General-President Musharraf now says relief deployment took time because army units had to be moved from Gujranwala. Pray, why? Weren’t troops deployed in Azad Kashmir already? Weren’t there troops in Murree, Rawalpindi, Mangla?

Is the job of the famous Triple One Brigade stationed in Westridge, Rawalpindi, only to mount coups and oust civilian governments? How long would it have taken to move half of this brigade to Balakot and half to Muzaffarabad? If this was the speed of our response, what would have happened if there had been an incursion across the Line of Control? Would it have taken four days to mobilize troops and meet that threat?
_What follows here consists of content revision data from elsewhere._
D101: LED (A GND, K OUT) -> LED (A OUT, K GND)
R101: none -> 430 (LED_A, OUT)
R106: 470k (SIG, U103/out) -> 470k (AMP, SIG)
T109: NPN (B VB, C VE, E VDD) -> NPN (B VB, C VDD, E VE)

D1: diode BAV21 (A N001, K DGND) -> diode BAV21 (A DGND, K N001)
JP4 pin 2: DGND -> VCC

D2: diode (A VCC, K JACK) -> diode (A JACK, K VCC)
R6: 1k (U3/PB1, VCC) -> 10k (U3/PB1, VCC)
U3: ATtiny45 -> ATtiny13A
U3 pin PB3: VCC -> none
So we should keep things in perspective and apportion blame where it belongs instead of making the army as a whole a national punching bag for the misjudgment and slow-footed response of its leadership.

From any angle this is a problem of part-timism, one of the world’s largest armies without a full-time chief. You can’t run a small enterprise this way, let alone a large one, but that’s how we are running both the army and what’s left of our political institutions.

In other countries the fighting forces command undiluted public support. The Iraq war may be unpopular in the UK and increasingly so in the US but in both countries the armed forces are not blamed for this misadventure, the political leadership is. But with us because the military is both military overlord and political master, it carries the can for everything.

Don’t blame the nation for not exactly warming to the army’s dual role and don’t blame the army for feeling upset when it has to carry the burden of public disapproval.